Benoit Sabourin, a spokesperson for the agency, said the goal is to get people who aren’t filing their taxes and are missing out on benefits as a result, to file a return.

“Many lower-income and vulnerable Canadians are missing out on valuable benefit and credit payments because they are not filing their income tax and benefit returns,” he said.

Sabourin said a smaller pilot program in summer 2023 saw the agency invite 118,000 people to use the service, which led to about 35,000 of those people filing a return.

Those people received $92 million in tax returns as well as benefits payments under programs like the Canada Child Benefit, the Canada Carbon Rebate and the Dental Care program.

The CRA invited 1.5 million people through SimpleFile at the start of this year and 90 per cent of those people filed a return. But the agency could not provide any data on the benefits those people received.

Jennifer Robson, an associate professor at Carleton university, has written extensively about the benefits of automatic tax filing. She said what the government is doing with SimpleFile falls well short of a real automatic tax filing program.

“This goes back to a commitment that was in budget 2023 which was actually about piloting what the budget referred to as automatic tax filing for low income and vulnerable Canadians,” she said. “This is not that. This is a sorry excuse for that.”

It’s really not going to move the needle in terms of addressing some of the barriers to tax filing

SimpleFile makes it easier for people to file, but doesn’t include what some countries do which is to have a pre-populated return, with information the CRA already has on hand.

Robson points to a report from the Parliamentary Budget Officer that looked at what happened after Canadians were contacted about SimpleFile by the CRA. The PBO found that while 90 per cent of people did file returns after being contacted, only seven per cent used SimpleFile to actually file their return.

“They actually broke down what people did after they got invited to use Simplefile and the vast majority, like the largest share, ended up going to a paid tax preparer,” she said.

Robson said people who are low-income are going to a tax preparer for simple returns or spending money they may not have for a service they likely don’t need.

“I’m not saying it’s wrong to do this. I’m just saying it’s really not going to move the needle in terms of addressing some of the barriers to tax filing for people,” she said.

Robson said with employer provided T4s and other documentation the CRA has a lot of the information it needs already to automatically file a tax return for many Canadians.

“It’s not necessarily that we could do universal automatic filing for every Canadian right away, but our analysis suggests it’s about a third of all Canadians who have a simple enough tax situation that the CRA has all the info they need now and could do a pre-populated return.”

Robson said the CRA has typically viewed it as a success to get Canadians to file a return and receive benefits regardless of how they do it, but she said that misses the costs of filing a return.

“That really overlooks the costs of filing in terms of software fees, tax preparation fees, time,” she said. “So, I think it actually does matter how people file, especially people who are low and modest income.”

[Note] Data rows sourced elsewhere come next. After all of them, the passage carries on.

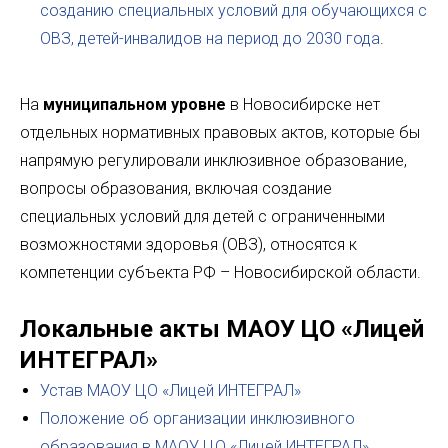
созданию специальных условий для обучающихся с
ОВЗ, детей-инвалидов на период до 2030 года
.
На
муниципальном уровне
в Новосибирске нет
отдельных нормативных правовых актов, которые бы
напрямую регулировали инклюзивное образование,
вопросы образования, включая создание
специальных условий для детей с ограниченными
возможностями здоровья (ОВЗ), относятся к
компетенции субъекта РФ – Новосибирской области.
Локальные акты МАОУ ЦО «Лицей
ИНТЕГРАЛ»
Устав МАОУ ЦО «Лицей ИНТЕГРАЛ»
Положение об организации инклюзивного
образования в МАОУ ЦО «Лицей ИНТЕГРАЛ»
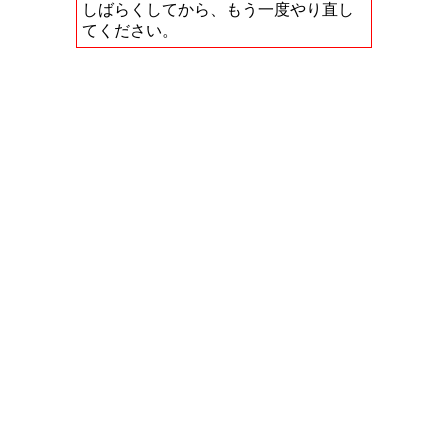
しばらくしてから、もう一度やり直し
てください。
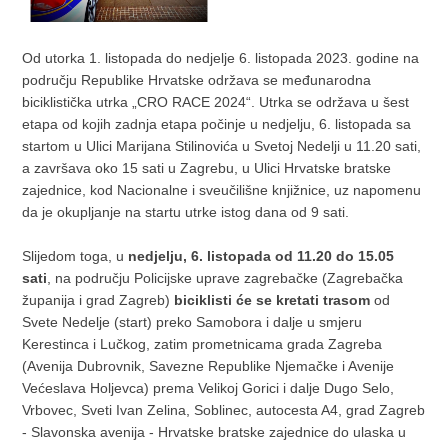
Od utorka 1. listopada do nedjelje 6. listopada 2023. godine na
području Republike Hrvatske održava se međunarodna
biciklistička utrka „CRO RACE 2024“. Utrka se održava u šest
etapa od kojih zadnja etapa počinje u nedjelju, 6. listopada sa
startom u Ulici Marijana Stilinovića u Svetoj Nedelji u 11.20 sati,
a završava oko 15 sati u Zagrebu, u Ulici Hrvatske bratske
zajednice, kod Nacionalne i sveučilišne knjižnice, uz napomenu
da je okupljanje na startu utrke istog dana od 9 sati.
Slijedom toga, u
nedjelju, 6. listopada od 11.20 do 15.05
sati
, na području Policijske uprave zagrebačke (Zagrebačka
županija i grad Zagreb)
biciklisti će se kretati trasom
od
Svete Nedelje (start) preko Samobora i dalje u smjeru
Kerestinca i Lučkog, zatim prometnicama grada Zagreba
(Avenija Dubrovnik, Savezne Republike Njemačke i Avenije
Većeslava Holjevca) prema Velikoj Gorici i dalje Dugo Selo,
Vrbovec, Sveti Ivan Zelina, Soblinec, autocesta A4, grad Zagreb
- Slavonska avenija - Hrvatske bratske zajednice do ulaska u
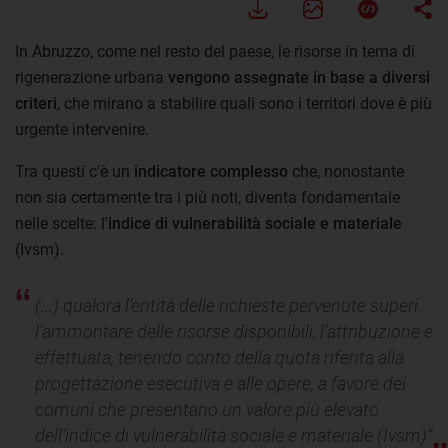
In Abruzzo, come nel resto del paese, le risorse in tema di
rigenerazione urbana
vengono assegnate in base a diversi
criteri
, che mirano a stabilire quali sono i territori dove è più
urgente intervenire.
Tra questi c'è un
indicatore complesso
che, nonostante
non sia certamente tra i più noti, diventa fondamentale
nelle scelte: l'
indice di vulnerabilità sociale e materiale
(Ivsm).
(...) qualora l’entità delle richieste pervenute superi
l’ammontare delle risorse disponibili, l’attribuzione è
effettuata, tenendo conto della quota riferita alla
progettazione esecutiva e alle opere, a favore dei
comuni che presentano un valore più elevato
dell’indice di vulnerabilità sociale e materiale (Ivsm)”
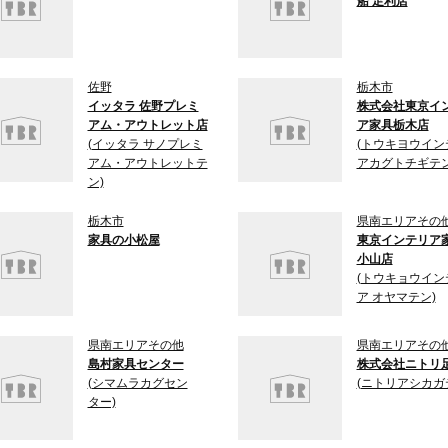
船 足利店
佐野
栃木市
イッタラ 佐野プレミ
株式会社東京イ
アム・アウトレット店
ア家具栃木店
(イッタラ サノプレミ
(トウキヨウイン
アム・アウトレットテ
アカグトチギテン
ン)
栃木市
県南エリアその
家具の小松屋
東京インテリア
小山店
(トウキョウイン
ア オヤマテン)
県南エリアその他
県南エリアその
島村家具センター
株式会社ニトリ
(シマムラカグセン
(ニトリアシカガ
ター)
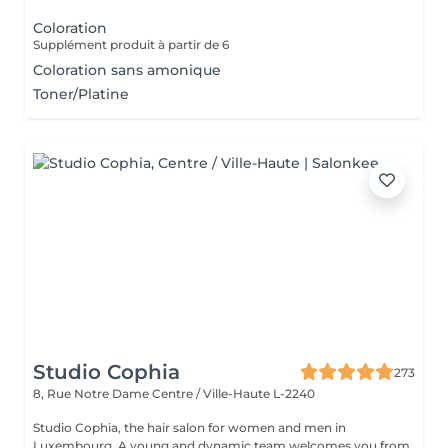
Coloration
Supplément produit à partir de 6
Coloration sans amonique
Toner/Platine
Studio Cophia
273
8, Rue Notre Dame
Centre / Ville-Haute L-2240
Studio Cophia, the hair salon for women and men in
Luxembourg. A young and dynamic team welcomes you from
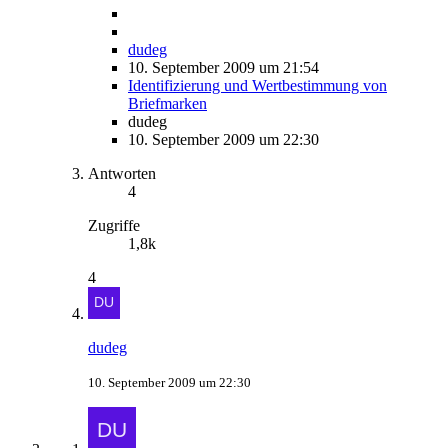
dudeg
10. September 2009 um 21:54
Identifizierung und Wertbestimmung von
Briefmarken
dudeg
10. September 2009 um 22:30
Antworten
4
Zugriffe
1,8k
4
dudeg
10. September 2009 um 22:30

The PBO’s report on the idea of a fully automatic tax return system estimated it would cost the government about $65 million by the end of this decade in administrative costs. The larger cost for the government would be paying out all of the benefits that currently go unclaimed, which the PBO estimated at $1.8 billion.

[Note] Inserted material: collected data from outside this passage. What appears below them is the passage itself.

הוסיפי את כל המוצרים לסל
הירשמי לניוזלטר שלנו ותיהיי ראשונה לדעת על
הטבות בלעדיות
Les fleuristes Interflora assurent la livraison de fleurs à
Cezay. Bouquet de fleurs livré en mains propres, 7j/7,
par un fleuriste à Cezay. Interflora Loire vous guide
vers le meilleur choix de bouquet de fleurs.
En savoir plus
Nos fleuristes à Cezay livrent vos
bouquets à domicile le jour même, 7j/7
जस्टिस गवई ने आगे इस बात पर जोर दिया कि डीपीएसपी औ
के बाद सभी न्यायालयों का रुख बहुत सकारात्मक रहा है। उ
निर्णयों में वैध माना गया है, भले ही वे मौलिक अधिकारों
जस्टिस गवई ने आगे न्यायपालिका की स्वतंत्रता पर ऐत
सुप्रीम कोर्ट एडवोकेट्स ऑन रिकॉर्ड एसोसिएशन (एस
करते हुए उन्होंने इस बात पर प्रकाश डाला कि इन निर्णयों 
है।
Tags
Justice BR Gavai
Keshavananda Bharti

Robson said that could just be the beginning though of benefits that people do not receive because they fail to file a tax return.

“What is harder to estimate, and would increase that number significantly, is once you factor in all the people who aren’t getting, for example, subsidized daycare because they don’t have proof of income, all the people who can’t get the dental benefit because they didn’t file a return, when the disability benefit rolls out next year, if you don’t file a return, you don’t get the benefit.”

The CRA committed to having two million people invited to the SimpleFile system by 2025, which the agency says it is on track to meet. The government estimated about 12 per cent of Canadians don’t file a tax return.